───── TEKS BACAAN ─────

Berdasarkan prinsip bahwa rakyat adalah pemilik
kedaulatan, pemilik dan pelaksana kehendak, maka rakyat berhak membuat hukum
yang merupakan ungkapan dari pelaksanaan kehendak rakyat dan ungkapan kehendak
umum dari mayoritas rakyat. Rakyat membuat hukum melalui para wakilnya yang
mereka pilih untuk membuat hukum sebagai wakil rakyat.
Rakyat berhak menetapkan konstitusi,
peraturan, dan undang-undang apa pun. Rakyat berhak pula membatalkan
konstitusi, peraturan dan hukum apa pun menurut pertimbangan mereka berdasarkan
kemaslahatan yang ada. Dengan demikian rakyat berhak mengubah sistem
pemerintahan dari kerajaan menjadi republik atau sebaliknya, sebagaimana rakyat
juga berhak mengubah sistem republik presidensil menjadi republik parlementer
atau sebaliknya. Hal ini pernah terjadi misalnya di Perancis, Italia, Spanyol,
Yunani, di mana rakyatnya telah mengubah sistem pemerintahan yang ada dari
kerajaan menjadi republik dan dari republik menjadi kerajaan.
Demikian pula rakyat berhak mengubah sistem
ekonomi dari kapitalisme menjadi sosialisme atau sebaliknya. Dan rakyat pun
melalui para wakilnya dianggap berhak menetapkan hukum mengenai bolehnya murtad
dari satu agama kepada agama lain, atau kepada keyakinan yang non-agama
(Animisme/paganisme), sebagaimana rakyat dianggap berhak menetapkan hukum
bolehnya zina, homoseksual, serta mencari nafkah dengan jalan zina dan
homoseksual itu.

─────

SOAL LATIHAN :: Teruskan teks bacaan di atas tentang kedaulatan rakyat, dimulai setelah kalimat terakhirnya.

───── INFORMASI YANG DIBERIKAN ─────

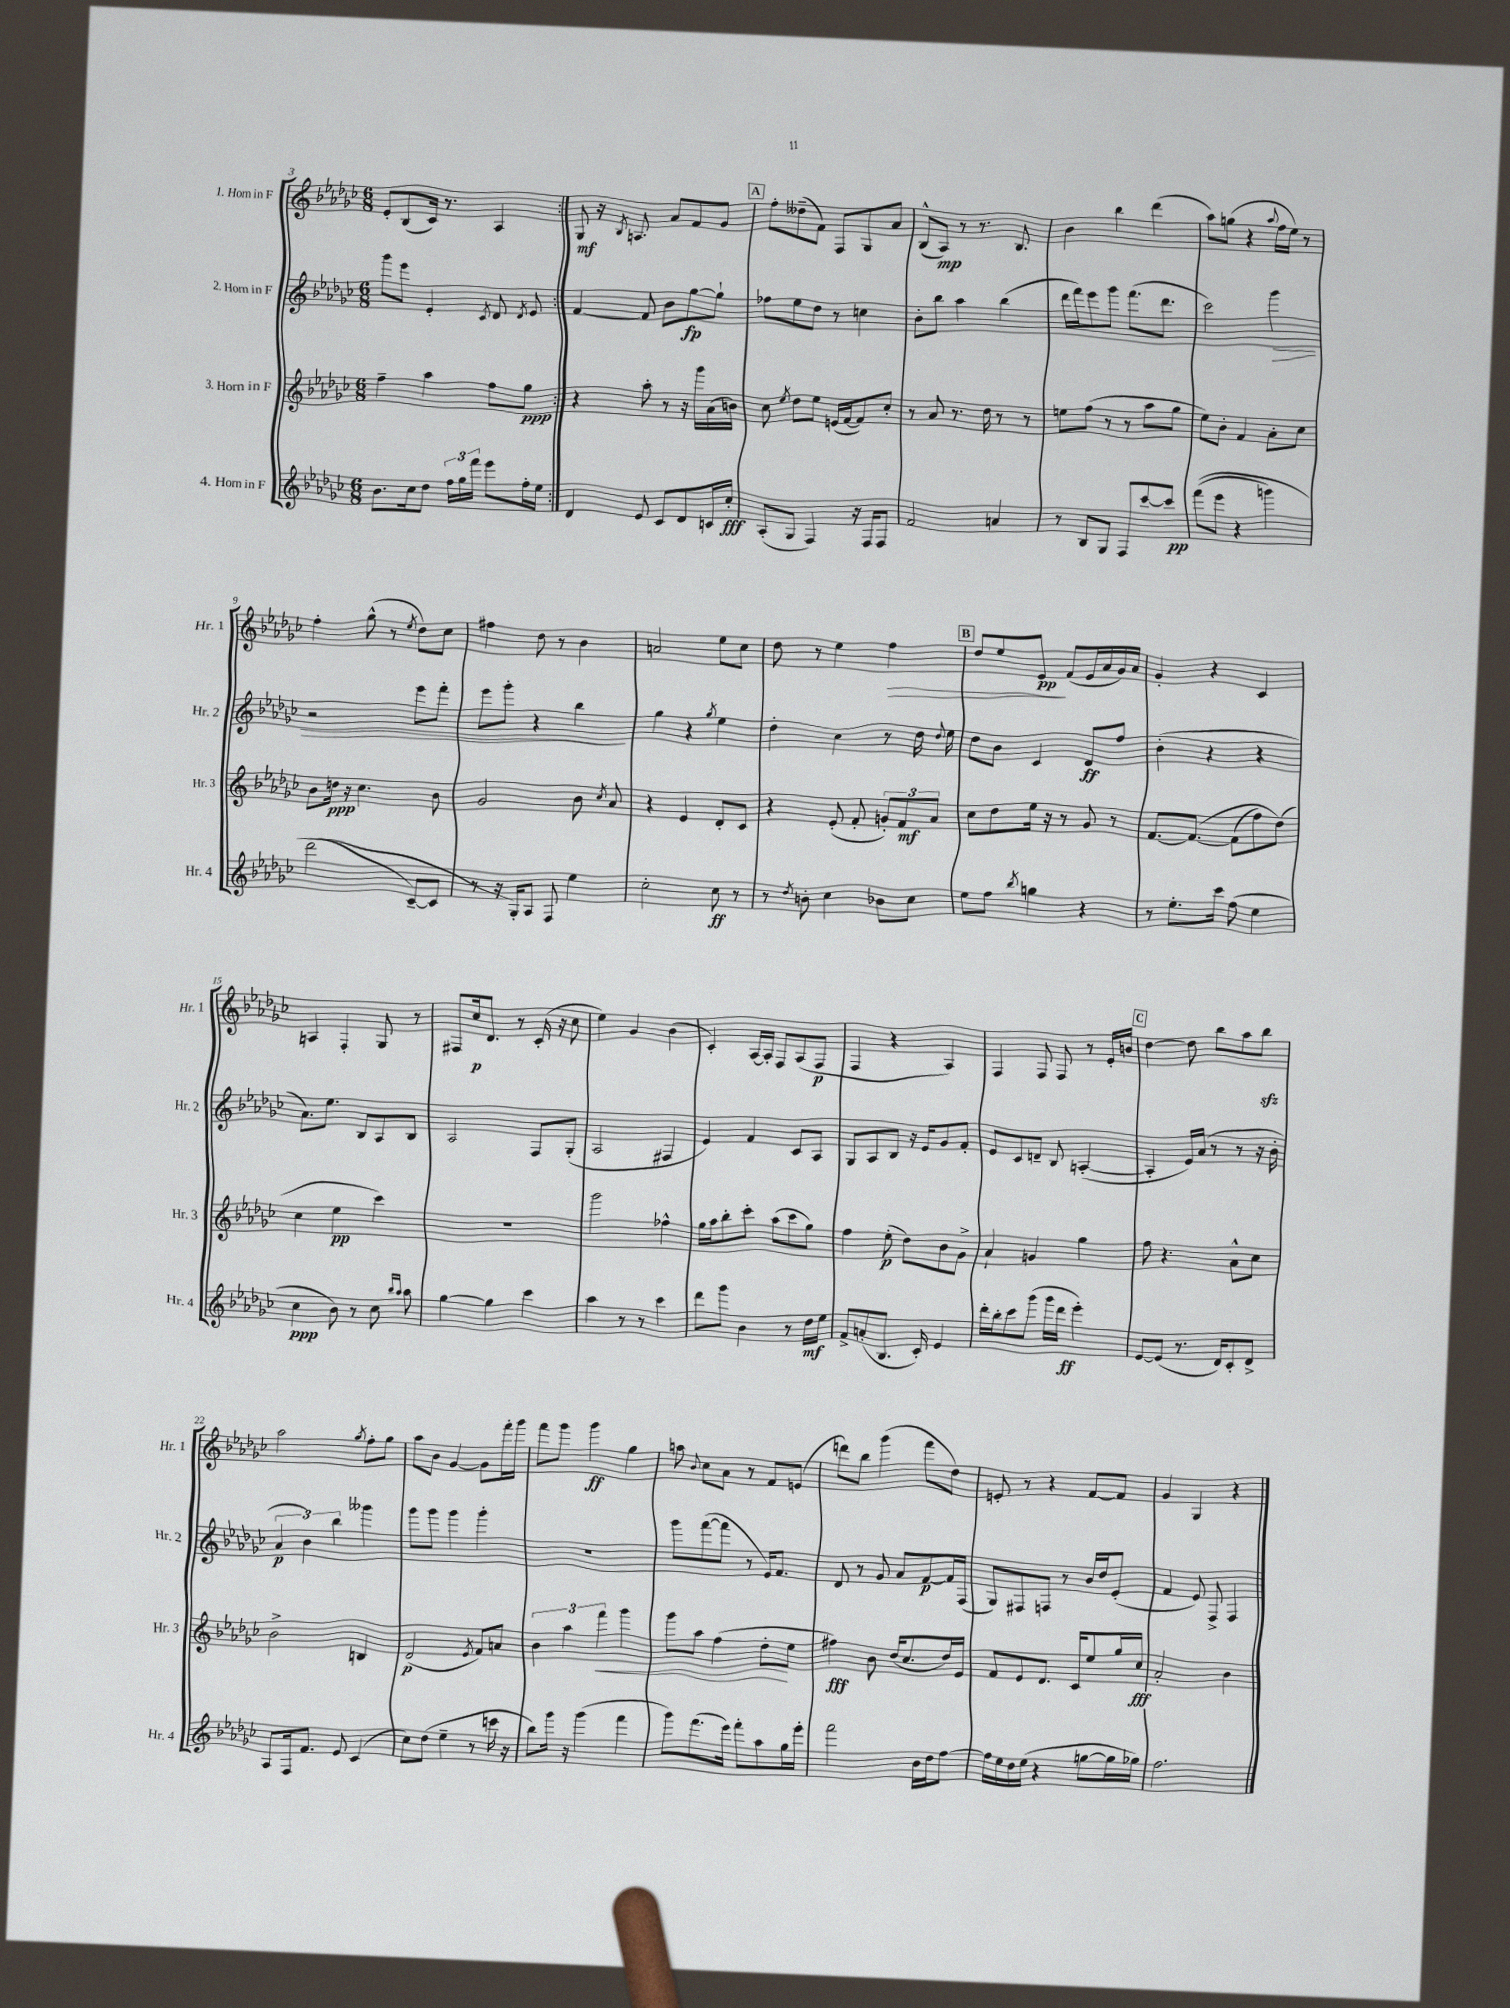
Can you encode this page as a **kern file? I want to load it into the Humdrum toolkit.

**kern	**dynam	**kern	**dynam	**kern	**dynam	**kern	**dynam
*part4	*part4	*part3	*part3	*part2	*part2	*part1	*part1
*staff4	*staff4	*staff3	*staff3	*staff2	*staff2	*staff1	*staff1
*I"4. Horn in F	*	*I"3. Horn in F	*	*I"2. Horn in F	*	*I"1. Horn in F	*
*I'Hr. 4	*	*I'Hr. 3	*	*I'Hr. 2	*	*I'Hr. 1	*
*clefG2	*	*clefG2	*	*clefG2	*	*clefG2	*
*k[b-e-a-d-g-c-]	*	*k[b-e-a-d-g-c-]	*	*k[b-e-a-d-g-c-]	*	*k[b-e-a-d-g-c-]	*
*M6/8	*	*M6/8	*	*M6/8	*	*M6/8	*
=3	=3	=3	=3	=3	=3	=3	=3
8.b-\L	.	4ff~\	.	8ggg-\L	.	8e-'/L	.
.	.	.	.	8eee-\J	.	(8B-/	.
16cc-\k	.	.	.	.	.	.	.
8dd-\J	.	4aa-\	.	4e-'/	.	16c-/Jk)	.
.	.	.	.	.	.	8.r	.
24ff\LL	.	.	.	.	.	.	.
24gg-\	.	.	.	.	.	.	.
24fff\JJ	.	.	.	.	.	.	.
.	.	.	.	8qc-/	.	.	.
8eee-\L	.	8ff\L	.	8d-/	.	4A-/	.
.	.	.	.	8qd-/	.	.	.
16ff'\L	.	8gg-\J	ppp	8e-/	.	.	.
16ee-\JJ	.	.	.	.	.	.	.
=4:|!	=4:|!	=4:|!	=4:|!	=4:|!	=4:|!	=4:|!	=4:|!
4d-/	.	4r	.	[4f/	.	8G-/	mf
.	.	.	.	.	.	16r	.
.	.	.	.	.	.	8qB-/	.
.	.	.	.	.	.	8.An/	.
8e-/	.	8aa-'\	.	8f/]	.	.	.
8c-/L	.	8r	.	8b-\L	.	8a-/L	.
8d-/	.	16r	.	[8gg-\	fp	8f/	.
.	.	16ggg-\LL	.	.	.	.	.
16cn/L	.	(16a-\	.	8gg-`\J]	.	8g-/J	.
16cc-'/JJ	fff	16bn\JJ)	.	.	.	.	.
!!LO:REH:place=s1:t=A
=5	=5	=5	=5	=5	=5	=5	=5
(8A-'/L	.	8cc-\	.	8ff-X\L	.	8ff'\L	.
.	.	8qee-/	.	.	.	.	.
8G-/J	.	8dd-\L	.	8ee-\	.	(8dd--X~\	.
4F/)	.	8ee-\J	.	8dd-\J	.	8f\J)	.
.	.	(16en/LL	.	8r	.	8F/L	.
.	.	[16f/J	.	.	.	.	.
16r	.	8f/])	.	4ccn\	.	8G-/	.
16F/KL	.	.	.	.	.	.	.
8F/J	.	8cc-'/J	.	.	.	8a-/J	.
=6	=6	=6	=6	=6	=6	=6	=6
2f/	.	8r	.	8b-'\L	.	(8B-^^/L	.
.	.	8a-/	.	8bb-\J	.	8A-/J)	mp
.	.	8.r	.	4aa-\	.	8r	.
.	.	.	.	.	.	8.r	.
.	.	16dd-\	.	.	.	.	.
4an/	.	8r	.	(4bb-\	.	.	.
.	.	.	.	.	.	8.B-/	.
.	.	8r	.	.	.	.	.
=7	=7	=7	=7	=7	=7	=7	=7
8r	.	8een\L	.	16ddd-\LL	.	4b-\	.
.	.	.	.	16fff\J)	.	.	.
8B-/L	.	(8ff\J	.	8eee-\	.	.	.
8G-/J	.	8r	.	8ggg-\J	.	4bb-\	.
8F/L	.	8r	.	(8.fff\L	.	.	.
[8ccc-/	.	8aa-\L	.	.	.	(4ddd-\	.
.	.	.	.	8.ddd-\J	.	.	.
8ccc-/J]	pp	8gg-\J	.	.	.	.	.
=8	=8	=8	=8	=8	=8	=8	=8
((8fff\L	.	8ee-\L)	.	2ccc-\)	.	8aa-\L)	.
8eee-\J	.	8b-'\J	.	.	.	(8ggn\J	.
4r	.	4f/	.	.	.	4r	.
.	.	.	.	.	.	8qqaa-/	.
!	!	!	!	!	!LO:HP:b	!	!
4gggn\)	.	8a-'\L	.	4ggg-\	>	16ff\LL	.
.	.	.	.	.	.	16ee-\JJ)	.
.	.	8cc-\J	.	.	.	8r	.
!!LO:LB:g=z
=9	=9	=9	=9	=9	=9	=9	=9
(2ddd-\	.	8b-\L	.	2r	.	4ff'\	.
.	.	16ddn\Jk	ppp	.	.	.	.
.	.	16r	.	.	.	.	.
.	.	4.cc-\	.	.	.	(8gg-^^\	.
.	.	.	.	.	.	8r	.
.	.	.	.	.	.	8qee-/	.
[8c-~/L)	.	.	.	8eee-\L	.	8dd-\L)	.
8c-/J]	.	8b-\	.	8fff'\J	.	8cc-\J	.
=10	=10	=10	=10	=10	=10	=10	=10
8r	.	2g-/	.	8eee-\L	.	4ff#X\	.
16r	.	.	.	8ggg-'\J	.	.	.
16G-'/KL)	.	.	.	.	.	.	.
8A-/J	.	.	.	4r	.	8dd-\	.
8F/	.	.	.	.	.	8r	.
4ee-\	.	8b-\	.	4bb-\	.	4b-\	.
.	.	8qcc-/	.	.	.	.	.
.	.	8a-/	.	.	.	.	.
.	.	.	.	.	]	.	.
=11	=11	=11	=11	=11	=11	=11	=11
2cc-'\	.	4r	.	4gg-\	.	2an/	.
.	.	4e-/	.	4r	.	.	.
.	.	.	.	8qgg-/	.	.	.
8cc-\	ff	8d-'/L	.	4ee-\	.	8ee-\L	.
8r	.	8c-/J	.	.	.	8cc-\J	.
=12	=12	=12	=12	=12	=12	=12	=12
8r	.	4r	.	4dd-'\	.	8dd-\	.
8qdd-/	.	.	.	.	.	.	.
8bn'\	.	.	.	.	.	8r	.
4cc-\	.	(8e-'/	.	4cc-\	.	4ee-\	.
.	.	8f'/	.	.	.	.	.
!	!	!	!	!	!	!	!LO:HP:b
8b-X\L	.	12gn'/L)	.	8r	.	4ff\	>
.	.	12f/	mf	.	.	.	.
8cc-\J	.	.	.	16dd-\	.	.	.
.	.	12a-/J	.	.	.	.	.
.	.	.	.	8qqdd-/	.	.	.
.	.	.	.	16ee-\	.	.	.
!!LO:REH:place=s1:t=B
=13	=13	=13	=13	=13	=13	=13	=13
8ee-\L	.	8cc-\L	.	8dd-\L	.	8dd-/L	.
8ff\J	.	8dd-\	.	8b-\J	.	8ee-/	.
8qbb-/	.	.	.	.	.	.	.
4ggn\	.	16ee-\Jk	.	4c-/	.	8e-/J	pp
.	.	16r	.	.	.	.	.
.	.	8r	.	.	.	(8f/L	]
4r	.	8g-/	.	8d-/L	ff	16e-/L	.
.	.	.	.	.	.	16a-/	.
.	.	8r	.	8ff/J	.	16g-/)	.
.	.	.	.	.	.	16a-/JJ	.
=14	=14	=14	=14	=14	=14	=14	=14
8r	.	[8.f/L	.	(4b-'\	.	4g-'/	.
8.ee-'\L	.	.	.	.	.	.	.
.	.	(8.f/J_	.	.	.	.	.
.	.	.	.	4r	.	4r	.
16ccc-\Jk	.	.	.	.	.	.	.
(8ff\	.	(8f\L]	.	.	.	.	.
4ee-\	.	8ff\)	.	4r	.	4c-/	.
.	.	(8dd-\J)	.	.	.	.	.
!!LO:LB:g=z
=15	=15	=15	=15	=15	=15	=15	=15
4cc-\	ppp	4cc-\	.	8.a-\L)	.	4An/	.
.	.	.	.	8.ee-\J	.	.	.
8b-\)	.	4ee-\	pp	.	.	4F'/	.
8r	.	.	.	8B-/L	.	.	.
8cc-\	.	4ccc-\)	.	8A-/	.	8G-/	.
16qqbb-/LL	.	.	.	.	.	.	.
16qqaa-/JJ	.	.	.	.	.	.	.
8aa-\	.	.	.	8B-/J	.	8r	.
=16	=16	=16	=16	=16	=16	=16	=16
[4gg-\	.	2.r	.	2A-/	.	8F#X/L	.
.	.	.	.	.	.	16cc-/k	p
.	.	.	.	.	.	8.d-/J	.
4gg-\]	.	.	.	.	.	.	.
.	.	.	.	.	.	8r	.
4ccc-\	.	.	.	8F/L	.	(16c-'/	.
.	.	.	.	.	.	16r	.
.	.	.	.	(8G-'/J	.	8cc-\	.
=17	=17	=17	=17	=17	=17	=17	=17
4aa-\	.	2ggg-\	.	2A-/	.	4ee-\)	.
8r	.	.	.	.	.	4g-/	.
8r	.	.	.	.	.	.	.
4ccc-\	.	4ff-X^^\	.	4F#X/	.	(4b-\	.
=18	=18	=18	=18	=18	=18	=18	=18
8ddd-\L	.	16gg-\LL	.	4e-/)	.	4c-'/)	.
.	.	16aa-\J	.	.	.	.	.
8ggg-\J	.	8bb-'\	.	.	.	.	.
4b-\	.	8ccc-'\J	.	4f/	.	[16A-/LL	.
.	.	.	.	.	.	16A-'/JJ]	.
.	.	(8aa-\L	.	.	.	8F/L	.
8r	.	8ccc-\	.	8c-/L	.	(8A-/	.
16dd-\LL	mf	8gg-\J)	.	8A-/J	.	8F/J	p
16ee-\JJ	.	.	.	.	.	.	.
=19	=19	=19	=19	=19	=19	=19	=19
8f^/L	.	4ff\	.	8G-/L	.	4F/	.
(8an'/	.	.	.	8A-/	.	.	.
8.B-/J	.	(8ee-'\	p	8B-/J	.	4r	.
.	.	8dd-\L)	.	16r	.	.	.
16c-'/)	.	.	.	16e-/KL	.	.	.
4e-/	.	8b-\	.	8g-/	.	4A-/)	.
.	.	8g-^\J	.	8f'/J	.	.	.
=20	=20	=20	=20	=20	=20	=20	=20
16ddd-'\LL	.	4a-`/	.	8e-/L	.	4F/	.
16bb-'\J	.	.	.	.	.	.	.
8ccc-\	.	.	.	8c-/	.	.	.
(8ggg-\J	.	4gn/	.	8dn~/J	.	8F/	.
16ggg-\LL	.	.	.	8B-/	.	8F/	.
16ddd-\JJ	ff	.	.	.	.	.	.
4eee-'\)	.	4gg-\	.	([4An'/	.	8r	.
.	.	.	.	.	.	16e-'/LL	.
.	.	.	.	.	.	16bn/JJ	.
!!LO:REH:place=s1:t=C
=21	=21	=21	=21	=21	=21	=21	=21
[8e-/L	.	8ff\	.	4A'/]	.	[4dd-\	.
(8e-/J]	.	4.r	.	.	.	.	.
8.r	.	.	.	16e-/LL)	.	8dd-\]	.
.	.	.	.	(16a-/JJ	.	.	.
.	.	.	.	8r	.	8bb-\L	.
16d-/KL)	.	.	.	.	.	.	.
8c-'/	.	8a-^^\L	.	8r	.	8aa-\	.
8d-^/J	.	8cc-\J	.	16r	.	8bb-zz\J	.
.	.	.	.	16b-'\	.	.	.
!!LO:LB:g=z
=22	=22	=22	=22	=22	=22	=22	=22
8A-/L	.	2b-^\	.	6a-/	p	2aa-\	.
16F/k	.	.	.	.	.	.	.
.	.	.	.	6b-\)	.	.	.
8.f/J	.	.	.	.	.	.	.
.	.	.	.	6bb-\	.	.	.
8e-/	.	.	.	.	.	.	.
.	.	.	.	.	.	8qgg-/	.
(4c-/	.	4Bn/	.	4ggg--X\	.	8ff'\L	.
.	.	.	.	.	.	8gg-\J	.
=23	=23	=23	=23	=23	=23	=23	=23
8cc-\L)	.	(2d-/	p	8ggg-\L	.	8aa-\L	.
(8dd-\J	.	.	.	8ggg-\J	.	8b-\J	.
4ee-~\	.	.	.	4ggg-\	.	[4g-/	.
.	.	8qe-/	.	.	.	.	.
8r	.	8f/L)	.	4ggg-'\	.	8g-\L]	.
16cccn\	.	8an/J	.	.	.	16fff'\L	.
16r	.	.	.	.	.	16ggg-\JJ	.
=24	=24	=24	=24	=24	=24	=24	=24
8bb-\L)	.	6b-\	.	2.r	.	8fff\L	.
16ggg-\Jk	.	.	.	.	.	8ggg-\J	.
.	.	6aa-\	.	.	.	.	.
16r	.	.	.	.	.	.	.
(4ggg-\	.	.	.	.	.	4ggg-\	ff
!	!	!	!LO:HP:b	!	!	!	!
.	.	6fff\	<	.	.	.	.
4fff\	.	4ggg-\	.	.	.	4gg-\	.
=25	=25	=25	=25	=25	=25	=25	=25
8ggg-\L)	.	8ggg-\L	.	8ggg-\L	.	8aan\	.
.	.	.	.	.	.	8qqb-/	.
(8.fff\	.	8aa-\J	.	([8fff\	.	8cc-\L	.
.	.	(4ff\	.	8fff\J]	.	8a-\J	.
16eee-\Jk)	.	.	.	.	.	.	.
8fff'\L	.	.	.	8r	.	8r	.
8aa-\	.	8dd-'\L	.	16e-/KL)	.	8f/L	.
.	.	.	.	8.f/J	.	.	.
16gg-\L	.	8ee-\J	[	.	.	(8en/J	.
16eee-'\JJ	.	.	.	.	.	.	.
=26	=26	=26	=26	=26	=26	=26	=26
2fff\	.	4ff#X\)	fff	8d-/	.	8dddn\L)	.
.	.	.	.	8r	.	8bb-\J	.
.	.	8b-\	.	8g-/	.	(4ggg-\	.
.	.	(16dd-/KL	.	8a-/L	.	.	.
.	.	8.cc-/	.	.	.	.	.
16b-\LL	.	.	.	[8f/	p	8fff\L	.
16dd-\J	.	.	.	.	.	.	.
[8ff\J	.	16dd-/L)	.	16f/L]	.	8dd-\J)	.
.	.	16e-/JJ	.	(16F/JJ	.	.	.
=27	=27	=27	=27	=27	=27	=27	=27
16ff\LL]	.	8f/L	.	8G-/L)	.	8en'/	.
16ee-\	.	.	.	.	.	.	.
16dd-\	.	8e-/	.	8F#X/	.	8r	.
(16ee-\JJ	.	.	.	.	.	.	.
4r	.	8.d-/J	.	8Fn/J	.	4r	.
.	.	.	.	8r	.	.	.
.	.	16c-/KL	.	.	.	.	.
[8ggn\L	.	8ee-/	.	16b-/LL	.	[8f/L	.
.	.	.	.	16dd-/J	.	.	.
16gg\L]	.	16gg-/L	.	(8e-'/J	.	8f/J]	.
16gg-X\JJ)	.	16cc-/JJ	fff	.	.	.	.
=28	=28	=28	=28	=28	=28	=28	=28
2.ff\	.	2a-'/	.	4f/	.	4g-/	.
.	.	.	.	8e-/)	.	4G-/	.
.	.	.	.	8F^/	.	.	.
.	.	4b-\	.	4F/	.	4r	.
==	==	==	==	==	==	==	==
*-	*-	*-	*-	*-	*-	*-	*-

─────

JAWABAN SOAL ::
Berdasarkan prinsip bahwa rakyat sebagai sumber
kekuasaan, maka rakyat dapat memilih penguasa yang diinginkannya untuk
menerapkan peraturan yang dibuat rakyat dan untuk memutuskan perkara
berdasarkan hukum itu. Rakyat juga berhak memberhentikan penguasa dan
menggantikannya dengan penguasa yang lain. Jadi, rakyatlah yang memiliki
kekuasaan, sedang penguasa mengambil kekuasaannya dari rakyat.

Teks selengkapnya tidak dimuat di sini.